Environ 40 jeunes dont la plupart sont des femmes suivent une formation basée sur les techniques de fumage et de séchage des poissons. Il s’agit de contribuer à la création d’emplois décents pour les jeunes et les femmes et à l’amélioration des conditions de vie en milieu rural pour le développement de l’économie bleue.
« Nous possédons la plus grande richesse du monde. La mer ! Avec cette richesse naturelle, on peut lutter contre la pauvreté dans le pays. On peut faire des millions de francs avec les poissons multicolores de notre océan. Jeunes d’aujourd’hui, n’hésitons pas à nous lancer », lance Salim Soulaimane, secrétaire général de la confédération des Travailleurs du pays (CTC), à l’ouverture de l’atelier de formation consacré sur les techniques de fumage et séchage des poissons. Cet atelier constitue la première phase du processus qui permet aux jeunes de renforcer leurs capacités à développer leurs projets et devenir des entrepreneurs.
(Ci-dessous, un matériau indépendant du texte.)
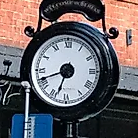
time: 6:41
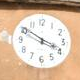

« Il vise particulièrement à répondre aux besoins du pays en matière de promotion du travail décent dans le domaine de l’économie bleue. Pendant 8 jours, les formateurs vont devoir former 40 jeunes et femmes sur les techniques de transformation, fumage de poissons et de créer un avenir du travail durable et une transition juste vers une économie bleue en Union des Comores », précise Takidine Youssouf, le ministre en charge de l’emploi.
L’économie bleue est un concept relatif à des activités économiques liées aux océans, aux mers et à leurs côtes. Les secteurs concernés sont le tourisme littoral, le transport maritime, la construction navale, la production d’énergies marines, les services parapétroliers et para-gaziers offshore, l’extraction des matériaux marins et les produits de mers. Donc c’est surtout sur ce dernier paramètre (valorisation et transformation des produits de mer) que le gouvernement s’appuie pour aller vers l’économie bleue. Ce qui explique l’organisation dudit atelier débuté hier pour s’achever le samedi 6 novembre prochain.
Dans cet atelier le ministre de l’emploi a saisi également l’occasion de réaffirmer également la volonté du gouvernement d’accompagner la mise en œuvre de ce projet en cours et à instituer des mécanismes institutionnels permettant d’asseoir durablement les bases juridiques et administratives cohérentes et opérationnelles. « Ainsi pour y faire face, les activités de formations professionnelles et d’appui à l’entreprenariat et d’accompagnement des jeunes aux métiers de l’économie bleue est plus nécessaire permettant de développer des activités vers la création d’emploi salarié ou l’auto-emploi pour les jeunes aux Comores », conclut-il.